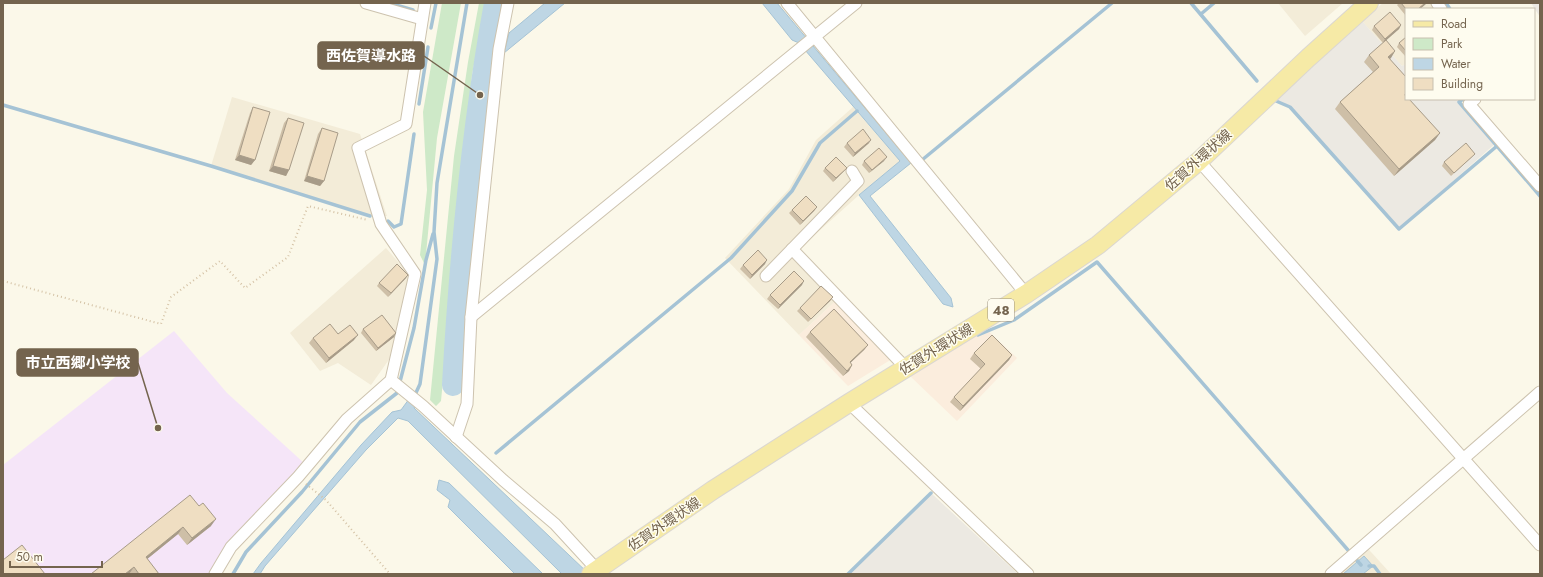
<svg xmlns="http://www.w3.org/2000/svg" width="1543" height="577" font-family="Jost,'Noto Sans JP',sans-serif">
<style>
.residential{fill:#f3ecd8}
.commercial{fill:#fbeddd}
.industrial{fill:#ece9e2}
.education{fill:#f5e5f8}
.green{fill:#cee9c8}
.water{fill:#bed6e4;stroke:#a5c3d5}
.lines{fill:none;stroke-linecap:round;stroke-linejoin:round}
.stream{stroke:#a5c3d5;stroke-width:3.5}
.river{stroke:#bed6e4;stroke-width:22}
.street-casing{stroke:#cdc3af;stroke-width:13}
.primary-casing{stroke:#dbd7d1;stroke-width:20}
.path{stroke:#d4c2a5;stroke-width:2;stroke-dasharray:1 3;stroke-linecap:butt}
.street{stroke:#fff;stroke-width:11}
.primary{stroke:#f6eaa6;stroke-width:18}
.wall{fill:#cebfa7}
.shaded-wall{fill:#a79b88}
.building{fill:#efdec2;stroke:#a79b88}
.labels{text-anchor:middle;stroke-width:3;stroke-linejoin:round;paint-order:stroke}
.shield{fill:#fefcef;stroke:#9d927e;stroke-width:1}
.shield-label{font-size:13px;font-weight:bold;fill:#74644e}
.street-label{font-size:14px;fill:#74644e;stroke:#fefcef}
.leader{fill:none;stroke:#74644e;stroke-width:1.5}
.callout-dot{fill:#74644e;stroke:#fefcef;stroke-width:1.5}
.callout{fill:#74644e;stroke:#74644e;stroke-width:1.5}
.callout-label{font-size:15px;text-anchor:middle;font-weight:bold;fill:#fff}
</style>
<rect width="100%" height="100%" fill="#fbf8e9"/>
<g class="residential">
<path d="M1278 3H1343L1305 36Z"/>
<path d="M1383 3H1441L1445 9H1406V64L1402 66 1362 21Z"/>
<path d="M232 97 360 134 387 216H370L211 166Z"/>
<path d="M853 107 900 161 859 195 798 250 842 295 799 335 725 258 789 189 816 140Z"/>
<path d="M386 248 411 277 395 351 371 385 338 363 320 371 290 333Z"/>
<path d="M1361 541 1391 574H1324Z"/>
</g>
<g class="commercial">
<path d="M842 295 900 354 848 386 799 335Z"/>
<path d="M984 327 1017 358 957 421 910 376Z"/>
</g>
<g class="industrial">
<path d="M1531 3H1540V17Z"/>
<path d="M1362 21 1402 66 1406 64V99H1458L1497 142 1399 229 1291 107 1276 101Z"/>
<path d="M931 493 1018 574H848Z"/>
</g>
<path class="education" d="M174 331 227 393 304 463 227 546 209 574H3V465Z"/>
<g class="green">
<path d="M442 3H461L437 138 425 265 420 255 427 190 423 112Z"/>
<path d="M479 3H486L472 75 441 401 436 406 430 400 454 156 468 62Z"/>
</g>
<g class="water">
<path d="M545 3H565L504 53 509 33Z"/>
<path d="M762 3H777L911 163 870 196 951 298 953 307 943 304 859 195 900 161 799 43 792 40Z"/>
<path d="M409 399 416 404 414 408 589 574H562L408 421 398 418 366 450 265 566 260 574H253L261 563 361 445 392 412 401 410Z"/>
<path d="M439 480 449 483 543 574H515L448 507 450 500 437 490Z"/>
<path d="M1364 556 1373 566 1363 574H1343Z"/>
</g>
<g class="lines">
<g class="stream">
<path d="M389 3 413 10"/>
<path d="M1191 3 1257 81"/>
<path d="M1446 3 1450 9"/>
<path d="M1201 14 1214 3"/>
<path d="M431 28 436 3"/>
<path d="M1463 99 1459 102 1540 196"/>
<path d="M1276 101 1290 107 1399 229 1497 146"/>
<path d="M419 104 428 47"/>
<path d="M3 105 211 166 370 216"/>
<path d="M922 160 1112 3"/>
<path d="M388 221 394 227 401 224 414 134"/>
<path d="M978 335 1014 320 1097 262 1361 565"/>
<path d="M414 397 420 384 437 259 434 232 437 183 467 3"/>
<path d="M496 453 731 258 792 191 820 143 857 111"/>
<path d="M1369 566H1374L1380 574"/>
<path d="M233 574 246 552 302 492 360 422 397 393 414 328 426 260 433 234"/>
<path d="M848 574 931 493"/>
</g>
<path class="river" d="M453 385C460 257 472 129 495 3"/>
<g class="street-casing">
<g id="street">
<path d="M366 3 422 19"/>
<path d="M787 3 1026 294"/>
<path d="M1437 3 1441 9"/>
<path d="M1475 99 1469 104 1540 186"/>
<path d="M1199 161 1540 545"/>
<path d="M792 249 906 368"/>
<path d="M766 276 858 181 852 171"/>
<path d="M471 317 856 3"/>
<path d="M391 380 423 406 503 480 555 524 600 573"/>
<path d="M849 403 1028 574"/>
<path d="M456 437 467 404 471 317 499 49 508 3"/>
<path d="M215 574 231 547 298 477 347 419 391 380 415 274 381 224 358 148 406 124 425 3"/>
<path d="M1331 574 1540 392"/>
</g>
</g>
<g class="primary-casing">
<path id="primary" d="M591 574 713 490 849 403 1026 294 1098 245 1199 161 1308 58 1369 3"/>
</g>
<g class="path">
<path d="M3 281 161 324 171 297 220 261 245 288 288 257 308 206 368 220"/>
<path d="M306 484 326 500 390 574"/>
</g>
<use href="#street" class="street"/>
<use href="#primary" class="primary"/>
</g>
<g class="wall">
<path d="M1399 3H1427L1420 9H1406V16L1397 5Z"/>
<path d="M1401 25 1399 29 1383 43 1372 30 1374 26Z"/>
<path d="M1406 37V57L1397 47 1399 43Z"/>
<path d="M1395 51 1390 59 1406 99 1440 133 1435 140 1394 176 1335 109 1340 102 1373 72 1364 62 1369 55Z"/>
<path d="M253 107 255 160 251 165 235 160 250 113Z"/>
<path d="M288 118 289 170 286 176 269 171 284 123Z"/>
<path d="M322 128 324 181 320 186 304 181 318 134Z"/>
<path d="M847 143H869L853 157 844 147Z"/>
<path d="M1472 157 1451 176 1442 166 1444 162Z"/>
<path d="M864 161H884L869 173 862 165Z"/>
<path d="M825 168 844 171 833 182 823 171Z"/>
<path d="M817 207 814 211 800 225 789 213 792 210Z"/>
<path d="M765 264 750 279 740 269 743 265Z"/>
<path d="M406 278 388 297 377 286 379 283Z"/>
<path d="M802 285 778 309 767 299 770 295Z"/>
<path d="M833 297 830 301 808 322 797 311 800 308Z"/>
<path d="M363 329 394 337 376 351 361 333Z"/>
<path d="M810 332 868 345 864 350 850 363 852 365 849 371 843 376 806 337Z"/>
<path d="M313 338 354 340 326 363 309 343Z"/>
<path d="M974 353 1012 355 1009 360 960 411 950 402 954 397 981 369 970 359Z"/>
<path d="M199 506 211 526 187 545 178 534 147 559 159 574H91Z"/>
</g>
<g class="shaded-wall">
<path d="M1425 3H1427L1420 9H1418Z"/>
<path d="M1401 25 1399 29 1383 43 1385 39Z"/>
<path d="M1395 51 1391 58 1384 64 1388 57Z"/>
<path d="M1440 133 1435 140 1394 176 1399 169Z"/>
<path d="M871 140 869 143 853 157 855 153Z"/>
<path d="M239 155 255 160 251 165 235 160Z"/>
<path d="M887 157 884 161 869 173 872 170Z"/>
<path d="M273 166 289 170 286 176 269 171Z"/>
<path d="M847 168 833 182 836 178Z"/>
<path d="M307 176 324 181 320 186 304 181Z"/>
<path d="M817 207 814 211 800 225 803 221Z"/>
<path d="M767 260 765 264 750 279 752 275Z"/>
<path d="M408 275 406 278 388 297 391 293Z"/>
<path d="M804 281 802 285 778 309 780 305Z"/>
<path d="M833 297 830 301 808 322Z"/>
<path d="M396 333 394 337 376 351 378 348Z"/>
<path d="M358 335 354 340 326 363 329 358Z"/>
<path d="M868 345 864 350 846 367 850 362Z"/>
<path d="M1012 355 1009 360 960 411 963 406Z"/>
<path d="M852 365 849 371 843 376 847 371Z"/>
<path d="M216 519 211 526 187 545 192 538Z"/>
<path d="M183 527 178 534 141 564 146 557Z"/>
<path d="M134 567 129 574H125Z"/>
</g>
<g class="building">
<path d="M1401 3H1425L1418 9H1406Z"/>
<path d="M1390 12 1401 25 1385 39 1374 26Z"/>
<path d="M1406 37V51L1399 43Z"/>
<path d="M1386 40 1395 51 1388 57 1406 77V94H1405L1406 99H1409L1440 133 1399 169 1340 102 1379 67 1369 55Z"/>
<path d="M253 107 270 112 255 160 239 155Z"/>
<path d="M288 118 304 123 289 170 273 166Z"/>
<path d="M322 128 338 133 324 181 307 176Z"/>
<path d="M863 129 871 140 855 153 847 143Z"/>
<path d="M1466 143 1475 154 1454 173 1444 162Z"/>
<path d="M879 148 887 157 872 170 864 161Z"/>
<path d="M836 157 847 168 836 178 825 168Z"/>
<path d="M806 196 817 207 803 221 792 210Z"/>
<path d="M758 250 767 260 752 275 743 265Z"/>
<path d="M397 264 408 275 391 293 379 283Z"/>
<path d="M794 271 804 281 780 305 770 295Z"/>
<path d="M821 286 833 297 811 319 800 308Z"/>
<path d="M834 309 868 345 850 362 852 365 847 371 810 332Z"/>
<path d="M382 315 396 333 378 348 363 329Z"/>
<path d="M330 324 338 334 350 325 358 335 329 358 313 338Z"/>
<path d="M992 335 1012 355 963 406 954 397 985 364 974 353Z"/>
<path d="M190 495 199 506 203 503 216 519 192 538 183 527 146 557 159 574H139L134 567 125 574H91Z"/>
<path d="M22 545 45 574H3V560Z"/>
</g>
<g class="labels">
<rect class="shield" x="988" y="299" width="26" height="22" rx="3"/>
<g class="shield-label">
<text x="1001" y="315">48</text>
</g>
<g class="street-label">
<text transform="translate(1198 160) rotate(-42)" y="5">佐賀外環状線</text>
<text transform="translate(936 349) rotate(-32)" y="5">佐賀外環状線</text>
<text transform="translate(664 524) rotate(-34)" y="5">佐賀外環状線</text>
</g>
</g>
<path class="leader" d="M480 95L424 56M158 428L138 363"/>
<g class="callout-dot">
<circle cx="480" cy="95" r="4"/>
<circle cx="158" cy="428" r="4"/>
</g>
<g class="callout">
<rect x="318" y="42" width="106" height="27" rx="4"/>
<rect x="17" y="349" width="121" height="27" rx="4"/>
</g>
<g class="callout-label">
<text x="371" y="61">西佐賀導水路</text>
<text x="78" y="368">市立西郷小学校</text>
</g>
<rect width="1543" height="577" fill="none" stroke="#74644e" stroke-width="8"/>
<rect x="1405" y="8" width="130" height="92" fill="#fefcef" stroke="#c7bfaf"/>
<rect x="1413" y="21" width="20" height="6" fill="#f6eaa6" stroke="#c7bfaf"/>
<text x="1441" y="28" font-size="12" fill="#74644e">Road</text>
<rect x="1413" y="38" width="20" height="12" fill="#cee9c8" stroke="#c7bfaf"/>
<text x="1441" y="48" font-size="12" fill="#74644e">Park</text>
<rect x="1413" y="58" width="20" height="12" fill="#bed6e4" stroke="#c7bfaf"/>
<text x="1441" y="68" font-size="12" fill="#74644e">Water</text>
<rect x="1413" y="78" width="20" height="12" fill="#efdec2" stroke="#c7bfaf"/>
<text x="1441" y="88" font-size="12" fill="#74644e">Building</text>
<path d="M10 561v6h92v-6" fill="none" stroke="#74644e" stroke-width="2"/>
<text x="16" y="561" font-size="12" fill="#74644e" stroke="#fefcef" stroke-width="3" paint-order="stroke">50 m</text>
</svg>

★ ★ ★ ★ ★ ★ ★

The answer is each line in which the word "lines" occurs, copied from the material above.

.lines{fill:none;stroke-linecap:round;stroke-linejoin:round}
<g class="lines">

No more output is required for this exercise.